((

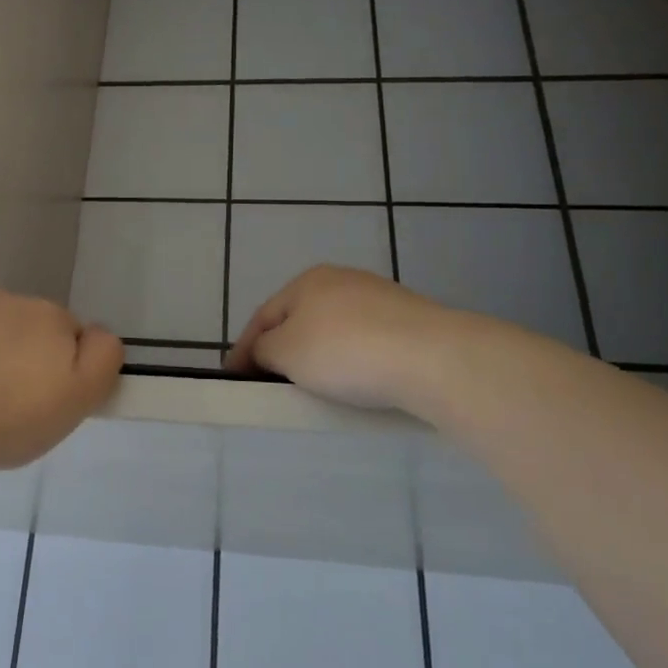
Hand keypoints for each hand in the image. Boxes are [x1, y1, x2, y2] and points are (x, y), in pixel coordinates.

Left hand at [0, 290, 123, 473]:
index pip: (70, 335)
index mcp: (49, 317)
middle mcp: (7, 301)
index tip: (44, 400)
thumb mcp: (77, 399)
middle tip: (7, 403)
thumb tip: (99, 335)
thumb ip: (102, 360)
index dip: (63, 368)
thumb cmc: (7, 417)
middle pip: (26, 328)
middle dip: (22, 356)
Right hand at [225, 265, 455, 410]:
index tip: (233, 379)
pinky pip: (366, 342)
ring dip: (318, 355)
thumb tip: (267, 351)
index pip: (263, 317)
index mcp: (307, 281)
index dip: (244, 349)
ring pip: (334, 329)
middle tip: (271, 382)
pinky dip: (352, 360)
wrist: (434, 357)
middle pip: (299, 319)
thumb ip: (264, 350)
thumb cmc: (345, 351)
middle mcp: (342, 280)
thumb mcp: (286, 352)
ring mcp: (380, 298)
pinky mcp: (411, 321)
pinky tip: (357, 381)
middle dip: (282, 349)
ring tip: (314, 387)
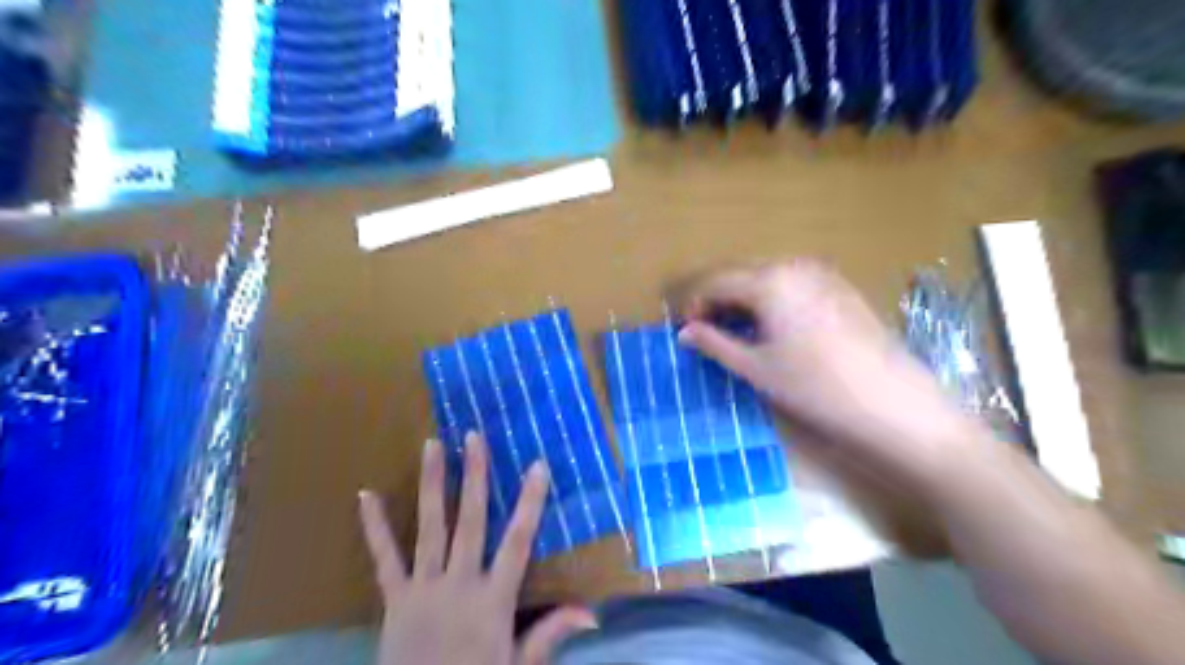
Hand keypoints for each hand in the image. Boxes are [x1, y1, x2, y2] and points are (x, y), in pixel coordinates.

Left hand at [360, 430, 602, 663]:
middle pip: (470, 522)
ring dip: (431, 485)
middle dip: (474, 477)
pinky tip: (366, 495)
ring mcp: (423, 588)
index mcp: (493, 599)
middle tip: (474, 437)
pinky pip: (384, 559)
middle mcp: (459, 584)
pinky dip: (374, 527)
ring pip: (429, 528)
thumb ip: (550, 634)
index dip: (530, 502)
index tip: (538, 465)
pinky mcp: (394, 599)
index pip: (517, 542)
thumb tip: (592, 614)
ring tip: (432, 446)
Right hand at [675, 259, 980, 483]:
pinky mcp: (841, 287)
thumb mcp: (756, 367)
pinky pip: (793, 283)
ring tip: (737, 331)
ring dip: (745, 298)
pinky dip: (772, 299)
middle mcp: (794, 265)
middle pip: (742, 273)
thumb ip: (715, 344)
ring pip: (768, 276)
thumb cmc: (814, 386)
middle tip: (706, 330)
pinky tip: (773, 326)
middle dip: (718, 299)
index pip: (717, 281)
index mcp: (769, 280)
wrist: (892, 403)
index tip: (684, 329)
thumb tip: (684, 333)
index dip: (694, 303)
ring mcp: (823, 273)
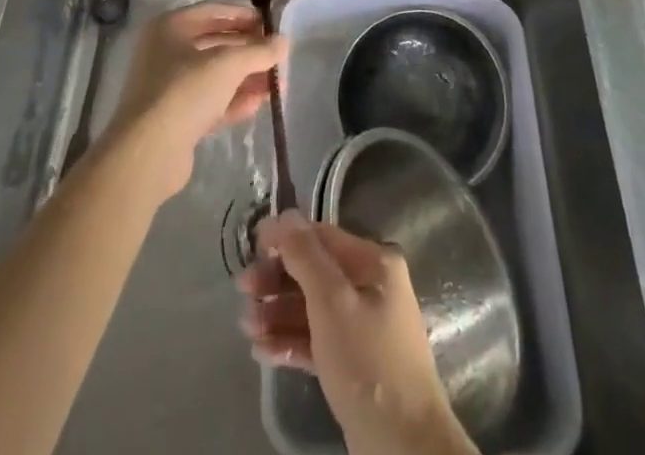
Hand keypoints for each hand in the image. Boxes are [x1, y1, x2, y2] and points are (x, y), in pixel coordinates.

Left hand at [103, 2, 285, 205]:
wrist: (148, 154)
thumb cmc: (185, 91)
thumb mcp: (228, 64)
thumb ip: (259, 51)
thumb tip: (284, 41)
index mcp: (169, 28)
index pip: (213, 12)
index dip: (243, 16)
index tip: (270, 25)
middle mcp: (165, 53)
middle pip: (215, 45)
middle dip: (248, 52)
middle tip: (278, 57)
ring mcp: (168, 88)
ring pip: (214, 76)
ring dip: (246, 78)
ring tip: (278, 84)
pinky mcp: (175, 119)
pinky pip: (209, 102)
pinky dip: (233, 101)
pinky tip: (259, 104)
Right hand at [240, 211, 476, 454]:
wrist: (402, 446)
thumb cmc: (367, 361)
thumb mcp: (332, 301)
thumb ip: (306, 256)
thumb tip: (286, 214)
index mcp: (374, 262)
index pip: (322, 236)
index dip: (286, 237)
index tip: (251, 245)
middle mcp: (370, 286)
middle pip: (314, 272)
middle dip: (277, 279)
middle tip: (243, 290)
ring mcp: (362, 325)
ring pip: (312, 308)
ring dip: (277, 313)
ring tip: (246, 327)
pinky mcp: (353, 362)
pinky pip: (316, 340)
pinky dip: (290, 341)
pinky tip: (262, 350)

))
((

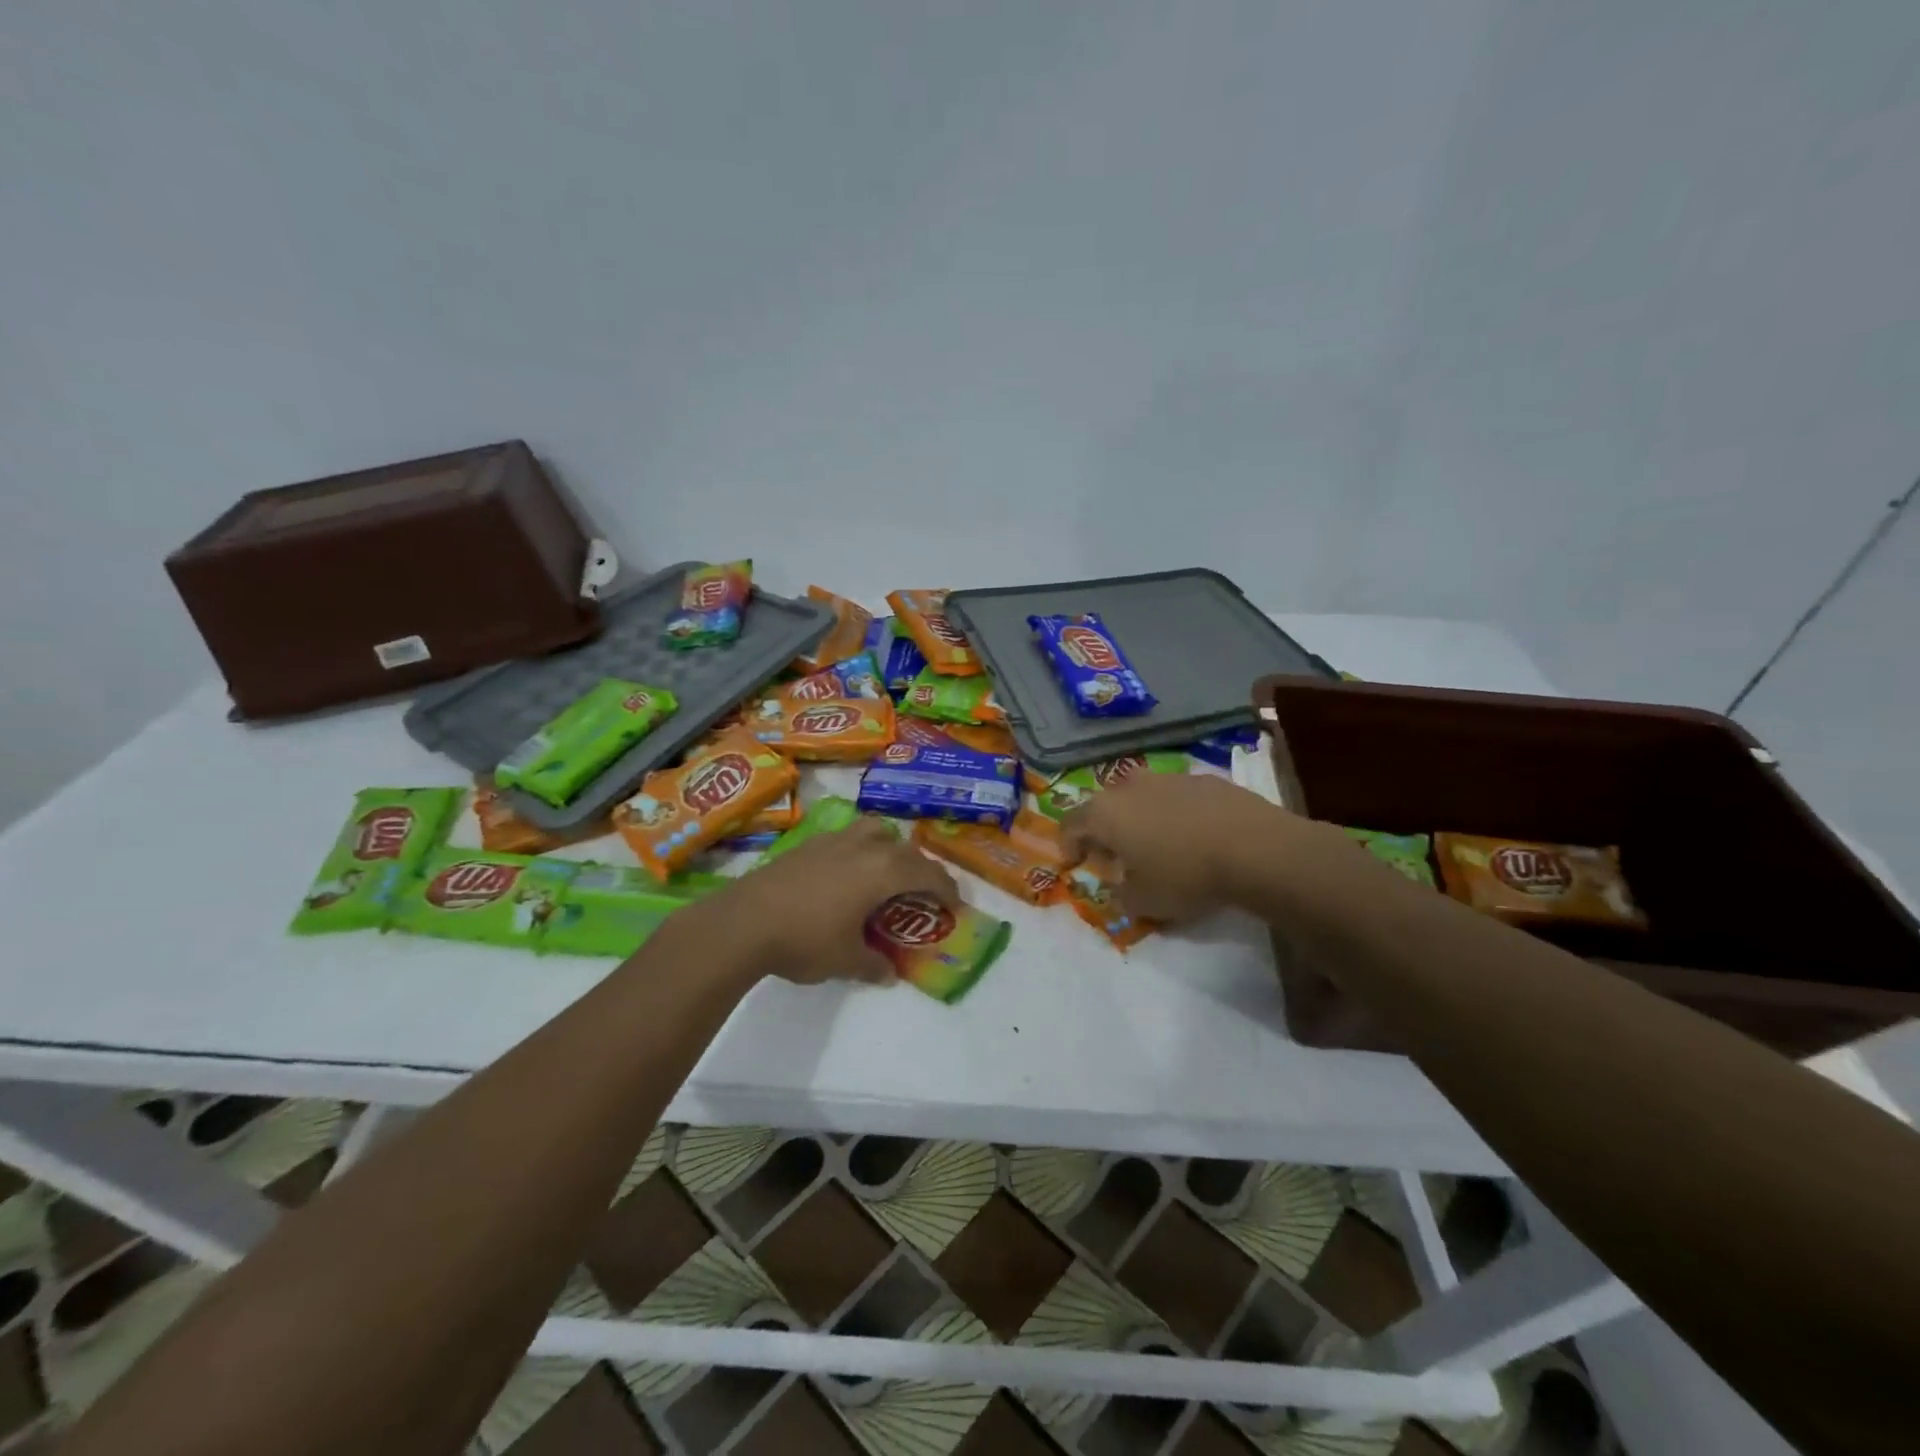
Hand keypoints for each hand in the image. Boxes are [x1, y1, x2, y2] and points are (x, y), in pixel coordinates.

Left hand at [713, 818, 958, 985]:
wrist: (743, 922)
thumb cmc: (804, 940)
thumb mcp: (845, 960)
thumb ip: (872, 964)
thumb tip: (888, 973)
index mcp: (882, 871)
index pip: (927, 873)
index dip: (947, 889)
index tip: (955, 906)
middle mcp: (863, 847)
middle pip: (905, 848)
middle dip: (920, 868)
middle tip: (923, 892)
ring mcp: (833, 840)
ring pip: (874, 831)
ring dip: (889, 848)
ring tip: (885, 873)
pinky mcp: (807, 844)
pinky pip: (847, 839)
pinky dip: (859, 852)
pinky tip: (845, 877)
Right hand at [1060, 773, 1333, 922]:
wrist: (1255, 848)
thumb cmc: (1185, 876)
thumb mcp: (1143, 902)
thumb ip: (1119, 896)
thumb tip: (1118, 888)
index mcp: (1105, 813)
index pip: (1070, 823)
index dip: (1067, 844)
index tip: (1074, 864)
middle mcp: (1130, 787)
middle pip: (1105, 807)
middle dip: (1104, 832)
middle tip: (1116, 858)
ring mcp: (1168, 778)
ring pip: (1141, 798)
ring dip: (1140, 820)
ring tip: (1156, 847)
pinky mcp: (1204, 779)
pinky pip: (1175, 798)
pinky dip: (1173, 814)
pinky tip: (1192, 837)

))

*TRY IT*.
Go through the listing above and return every line where the word "wrist" occurs.

*EXERCISE RESPONSE*.
wrist: (434, 357)
wrist: (892, 403)
wrist: (148, 154)
wrist: (402, 446)
wrist: (743, 922)
wrist: (1255, 848)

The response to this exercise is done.